Geen plaats voor proportionaliteitstoets
“Hoewel Landstede Gebo de gelegenheid heeft gegeven om haar betrouwbaarheid aan te tonen, had Landstede dat in de gegeven omstandigheden niet mogen en/of moeten doen. Wegens het door Gebo in strijd met de waarheid verklaren dat de uitsluitingsgrond valse verklaring niet op haar van toepassing is, is voor toepassing van een proportionaliteitstoets (reeds) om die reden geen plaats. Een beoordeling van de stellingen die partijen hebben ingenomen over de motivering van Landstede over de betrouwbaarheid van Gebo gelet op de eerdere valse verklaring, kan dan ook achterwege blijven.”
Betrouwbaarheid
“Het is, tot slot, aan de aanbestedende dienst en niet aan een inschrijver, om (al dan niet na gelegenheid om aan te tonen dat hij betrouwbaar is), de betrouwbaarheid van de inschrijver te beoordelen. Gebo is met haar houding ‘dat er volgens haar in de aanbesteding [bedrijf] in 2022 geen sprake was van een ‘in ernstige mate schuldig maken aan een valse verklaring’, op de stoel van de aanbestedende dienst gaan zitten.”

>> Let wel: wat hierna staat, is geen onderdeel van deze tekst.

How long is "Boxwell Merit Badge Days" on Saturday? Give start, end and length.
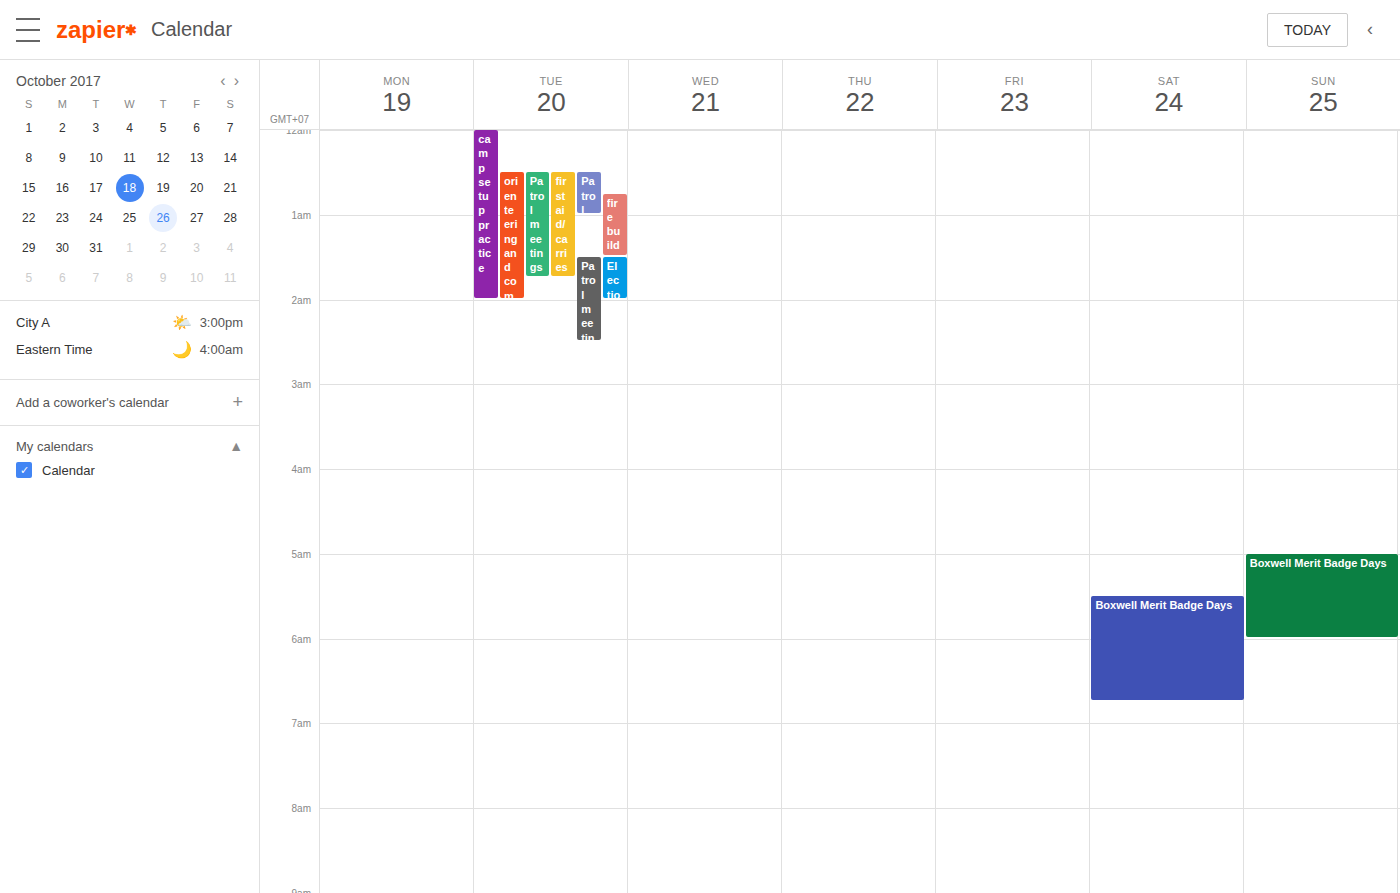
5:30 AM to 6:45 AM, 1 hour 15 minutesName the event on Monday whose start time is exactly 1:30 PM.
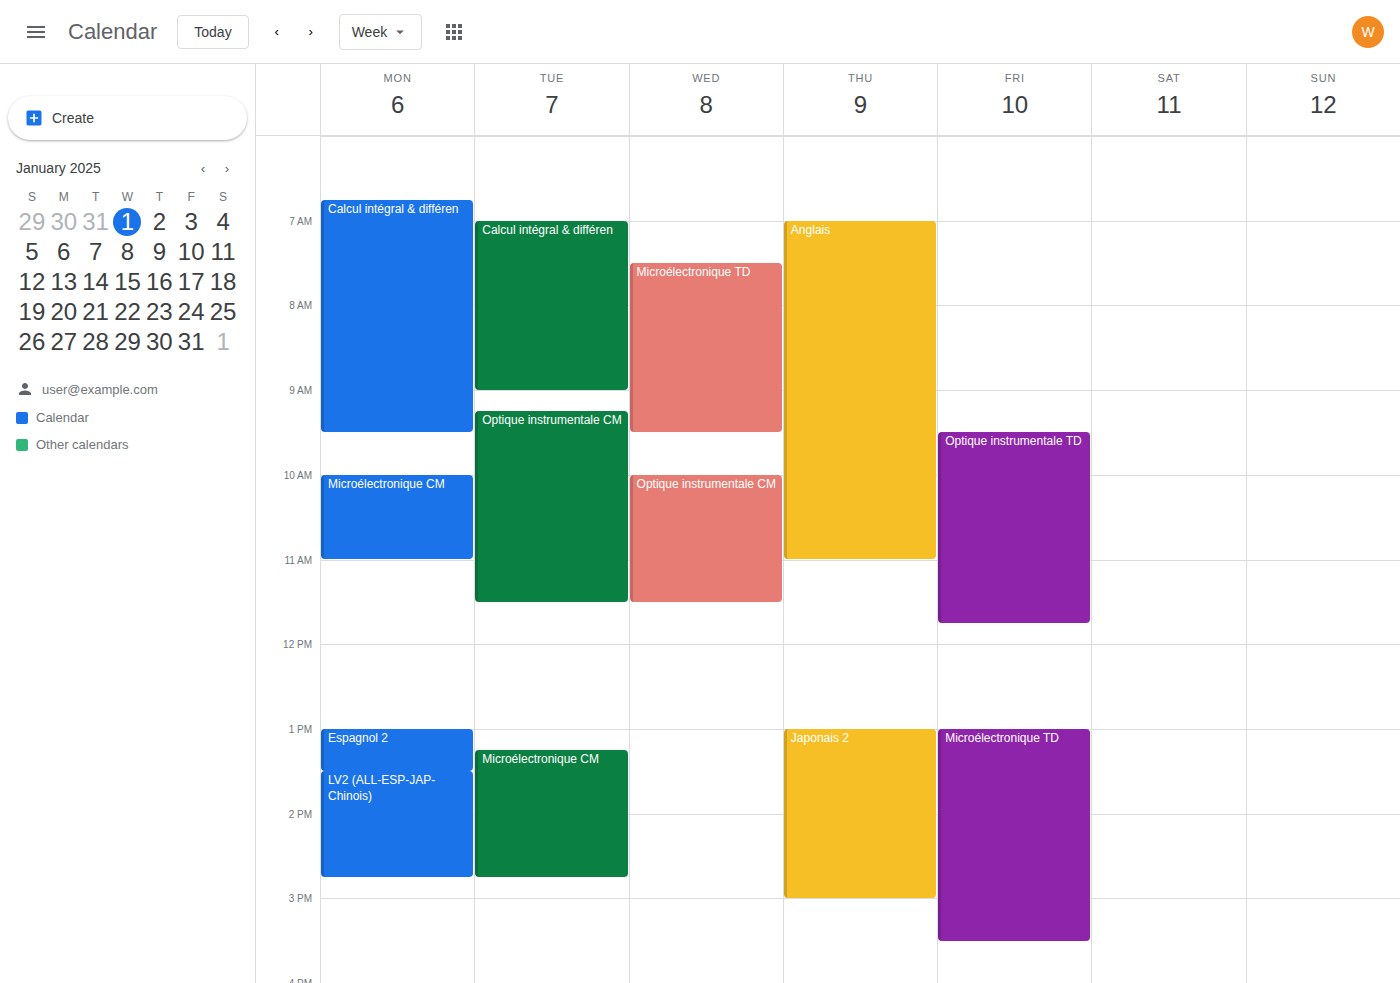
"LV2 (ALL-ESP-JAP-Chinois)"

Gebo had uitgesloten moeten worden
“De voorzieningenrechter is dan ook van oordeel dat Landstede in redelijkheid niet heeft kunnen komen tot (voorlopige) gunning aan Gebo. Landstede had Gebo moeten uitsluiten, nu Gebo in strijd met de waarheid heeft verklaard dat de uitsluitingsgrond valse verklaring niet op haar van toepassing is, hetgeen een nieuwe valse verklaring oplevert. Zowel Landstede als Gebo heeft zich niet aan de aanbestedingsrechtelijke spelregels gehouden.”